We see Jason's default class dynamic challenged again in "Solarium". Jason's fear of being posh is one of the reasons he publishes his poems under a pseudonym. This idea of poetry being high class is underscored when we meet Eva. She's the first person he ever talks about his poetry with, and she's ridiculously, ostentatiously posh. Her personality and way of living are so far removed from all that Jason has experienced in Black Swan Green that they makes him feel comfortable talking about art, beauty and classical music. Perhaps it is because of her influence that Jason is so receptive to "Moonlight Sonata" later.
But it's not as simple as "part of Jason's coming-of-age is learning to not be afraid of being posh". "Embrace your privilege" would be a weird moral. No, class plays a major role again in "Knife Grinder", and the dynamic is turned on its head again regarding the gypsy camp. The language the people of Black Swan Green use at the Village Camp Crisis Committee specifically attacks the gypsies for being uncultured, unlearned, and poor. They complain about them taking welfare, calling them lazy and beggars. Jason doesn't seem swept up in all this, though. Certainly he likes Mr. Moran, who's a quarter gypsy. And when he gets to the gypsy camp, he finds them decrying settled people in exactly the same ways.
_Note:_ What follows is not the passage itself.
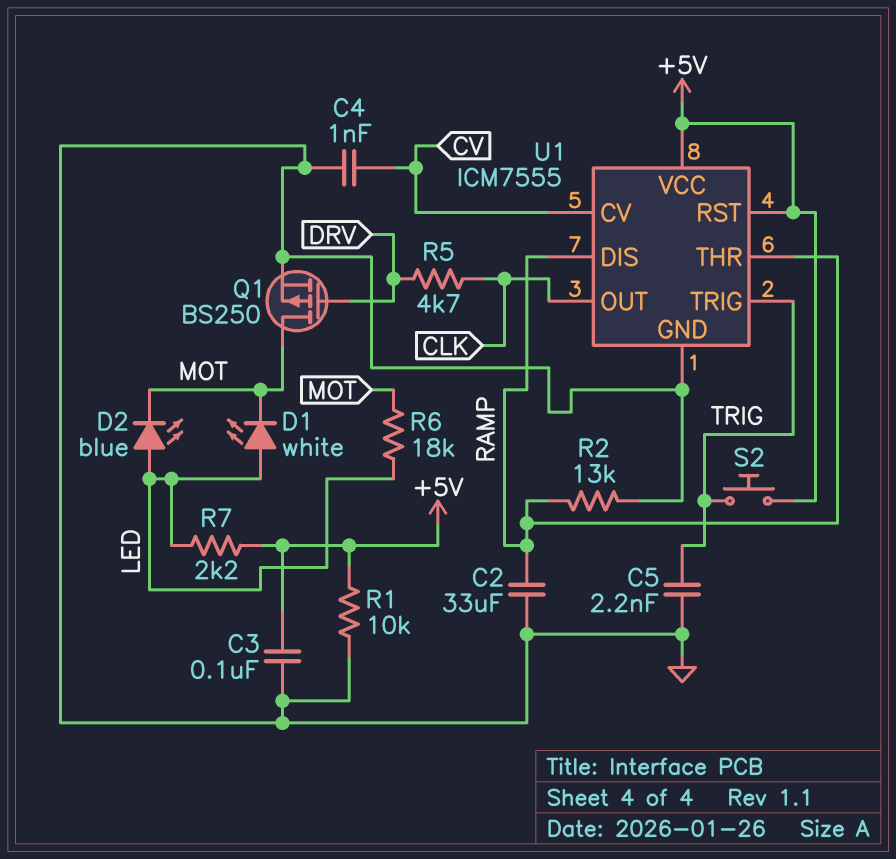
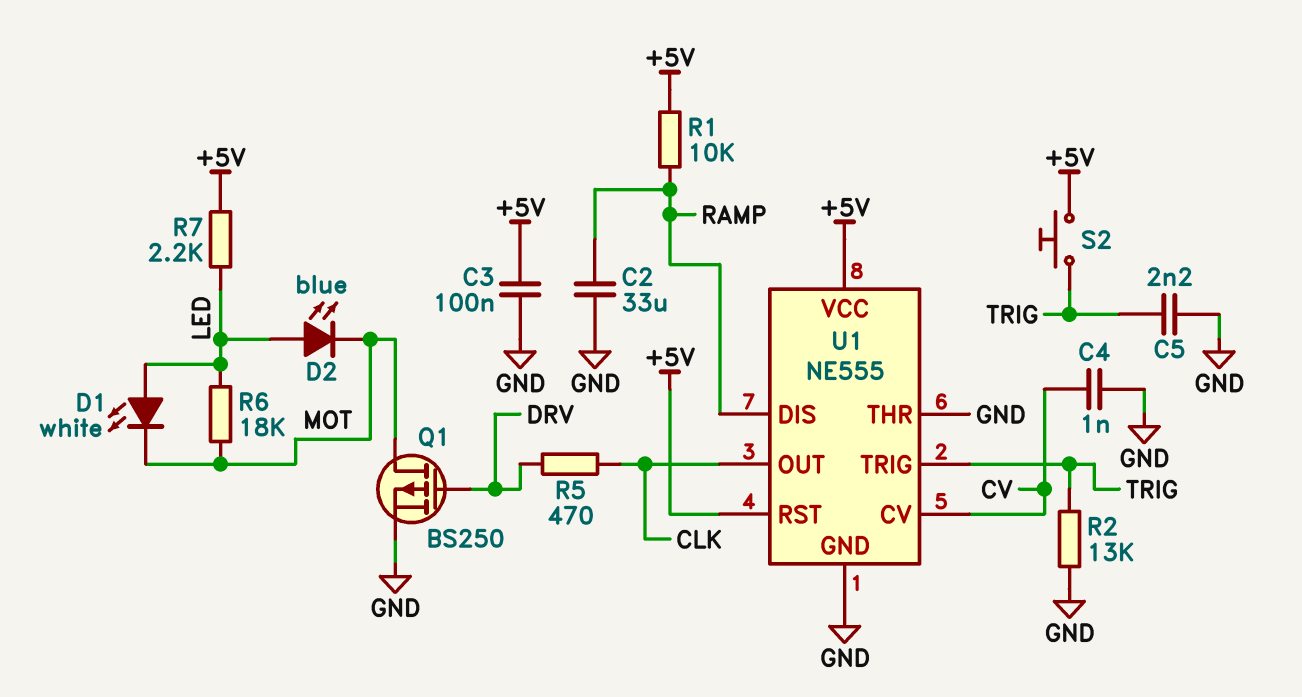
R1: 10k (+5V, GND) -> 10k (+5V, RAMP)
R2: 13k (GND, RAMP) -> 13k (GND, TRIG)
R5: 4.7k (CLK, DRV) -> 470 (CLK, DRV)
U1: ICM7555 -> NE555
U1 pin THR: RAMP -> GND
Ultimately, I think Jason's observation about how both the gypsies and townspeople "wanted [the other side] to be gross, so that the grossness of what they're not acts as a stencil for what they are" is vital. Class doesn't necessarily dictate differences in people; people use class to divide themselves. Maybe at the start of the book Jason could have concluded that people with the least privileged upbringing make the worst bullies, but when Ross Wilcox is knocked out of commission he's immediately replaced by Neal Brose, whose upbringing is pretty much the negative referent of Ross's. I like that Jason's development in the book regarding class isn't so much of "one understanding falls away for an opposite one" so much as "a facile understanding gains nuance".